When using a class member you can refer to a Z method such as X.Y.Z()
and not use the import
. This way it becomes clearer than the namespace
is just a class surname.
Namespace is not encapsulation
So you can have repetition of namespace
s everywhere in your software. It does not compartmentalize anything. In . NET this compartmentalization occurs through the Assembly. Which is roughly the equivalent of package
of Java. Actually the package
also organizes such last name of the type at the same time. The last name of the type is the same of the package where it is.
A package
has path, as well as the Assembly. But in . NET this does not matter in the code. The Assembly is inserted in the project externally to the code. C# and VB.NET separated the concept of code package and type grouping (classes, enums, etc.).
The namespace
transcends the assembly
and are orthogonal concepts. Effectively when the code is compiled, the namespace
disappears and only one guy with a last name is in the code.
Disambiguation
If your code has the same class in namespace
different s, you need to use the full name (you can even use the import
to create an alias for a namespace
to facilitate).
But if you have the same class in it namespace
, some error must occur. So much so that the only way to have twice the same name for a class is by using partial
which indicates that in different sources you have the same complement each other. But it doesn’t seem to be your case.
Assembly X namespace
The fact that there is a Assembly and a namespace
with the same name, it’s just coincidence. They’re very different things. The Assembly is referenced in the project (it may be that the problem is there).
Your case
If you took the import
s and no problem happened, you were not using any kind contained in namespace
s "imported". If you change the name of namespace
that really is necessary, will give error.
It is possible that some of these files that you say have duplicate classes are not even being referenced in the project. Could be it was garbage, test, I don’t know, that the previous programmer left there unnecessarily.
If you need more specific information, we need to better understand how your project and code are structured.

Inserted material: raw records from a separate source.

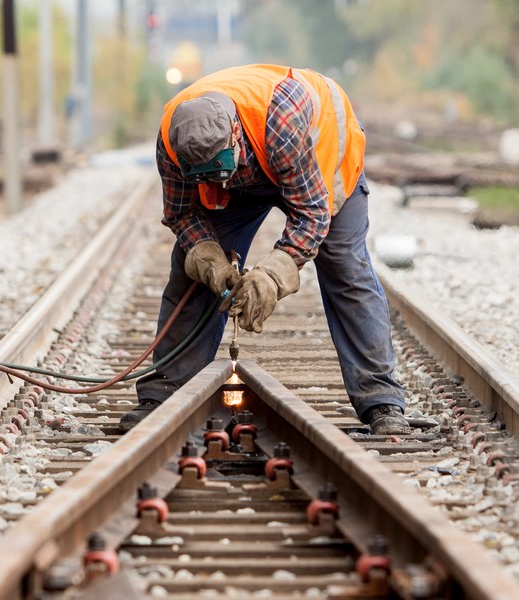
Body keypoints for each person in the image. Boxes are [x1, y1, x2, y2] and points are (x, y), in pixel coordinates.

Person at [120, 64, 410, 436]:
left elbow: (311, 214)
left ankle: (380, 399)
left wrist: (272, 275)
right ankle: (162, 391)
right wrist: (209, 259)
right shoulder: (172, 142)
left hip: (319, 160)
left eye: (219, 168)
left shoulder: (282, 124)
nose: (216, 179)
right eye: (206, 174)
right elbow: (182, 213)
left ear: (235, 133)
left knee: (344, 268)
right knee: (188, 273)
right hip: (250, 169)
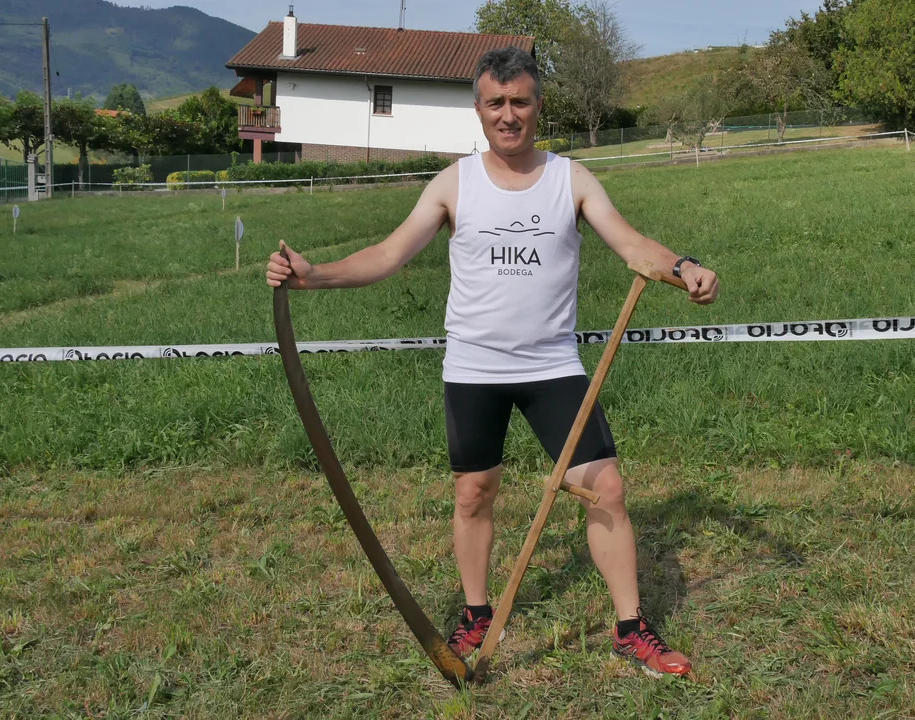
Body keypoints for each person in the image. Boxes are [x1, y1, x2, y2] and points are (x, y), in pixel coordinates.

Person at [266, 46, 719, 678]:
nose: (509, 115)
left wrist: (683, 267)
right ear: (478, 109)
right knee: (474, 492)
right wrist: (314, 275)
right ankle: (477, 614)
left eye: (521, 102)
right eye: (496, 103)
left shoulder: (571, 179)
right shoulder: (455, 183)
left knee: (606, 487)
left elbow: (631, 243)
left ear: (538, 107)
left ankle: (629, 629)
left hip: (552, 368)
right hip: (474, 369)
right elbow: (389, 254)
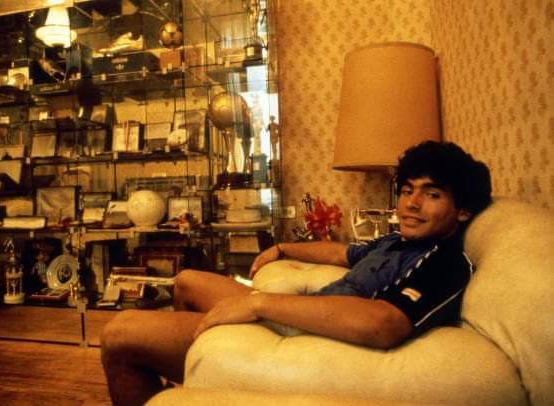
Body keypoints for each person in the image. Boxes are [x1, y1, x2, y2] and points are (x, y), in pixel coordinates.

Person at [100, 141, 492, 406]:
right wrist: (283, 248)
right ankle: (193, 375)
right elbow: (342, 252)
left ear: (463, 210)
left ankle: (187, 363)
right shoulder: (398, 242)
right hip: (300, 312)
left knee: (119, 335)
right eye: (407, 190)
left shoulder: (446, 262)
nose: (412, 204)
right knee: (188, 280)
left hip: (305, 332)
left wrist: (261, 304)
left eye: (432, 194)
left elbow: (384, 323)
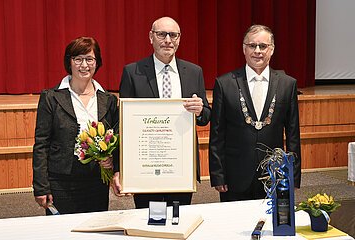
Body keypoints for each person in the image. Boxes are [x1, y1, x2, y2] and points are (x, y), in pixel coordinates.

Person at [119, 16, 211, 208]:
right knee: (148, 220)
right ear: (151, 37)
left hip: (181, 164)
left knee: (179, 220)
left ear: (179, 39)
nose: (168, 40)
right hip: (145, 163)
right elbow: (124, 123)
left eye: (173, 35)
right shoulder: (132, 72)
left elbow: (205, 117)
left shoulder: (194, 72)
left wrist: (200, 110)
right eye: (162, 34)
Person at [209, 25, 301, 202]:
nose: (257, 51)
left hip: (274, 176)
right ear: (244, 49)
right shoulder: (224, 84)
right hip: (235, 177)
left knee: (270, 227)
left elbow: (293, 136)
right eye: (252, 46)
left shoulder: (287, 84)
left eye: (263, 46)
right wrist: (218, 175)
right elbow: (217, 135)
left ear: (272, 50)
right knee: (233, 226)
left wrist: (293, 176)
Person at [32, 36, 120, 214]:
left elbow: (116, 137)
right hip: (61, 181)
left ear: (97, 62)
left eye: (89, 59)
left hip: (97, 181)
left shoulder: (108, 100)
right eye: (78, 59)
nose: (84, 65)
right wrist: (41, 187)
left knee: (95, 230)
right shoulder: (51, 98)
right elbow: (41, 144)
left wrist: (112, 162)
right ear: (69, 62)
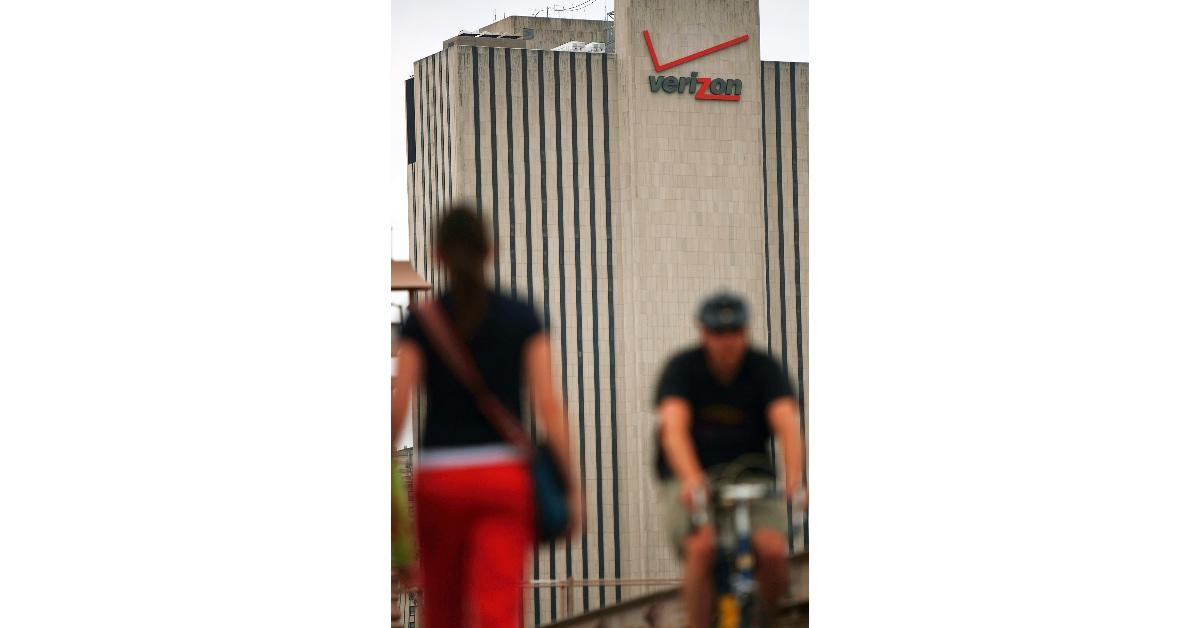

For more information you can read that one and that one reply.
Do you know Java? as
namespace
are for C# the same thing as thepackages
are for Java as far as I remember.– Marciano.Andrade
I know a little bit about java yes. And as far as I understand the namespace was to call yyy.Asp because it’s the path equivalent. Since the namespace does not have a full path.
– Iago Leão
@Andrade They are not, there is a huge conceptual difference between
namespace
s andpackage
s. In C# the equivalent ofpackage
would be theassembly
.– Maniero
@bigown I heard this once in a discussion about the differences and equivalences between C# and Java, but could not say, so I commented that as far as I remember was this. I’ll take a look at the concepts
– Marciano.Andrade
In fact, I was wrong too, because the
package
is not the same as theassembly
, after all it carries a concept ofnamespace
together. Package and type naming get mixed up in Java. In C# or VB.Net it is that they are totally separated.– Maniero
You can accept one of the answers if it helped you. None helped? There is something in my answer that I would need to improve to meet 100% of what you need?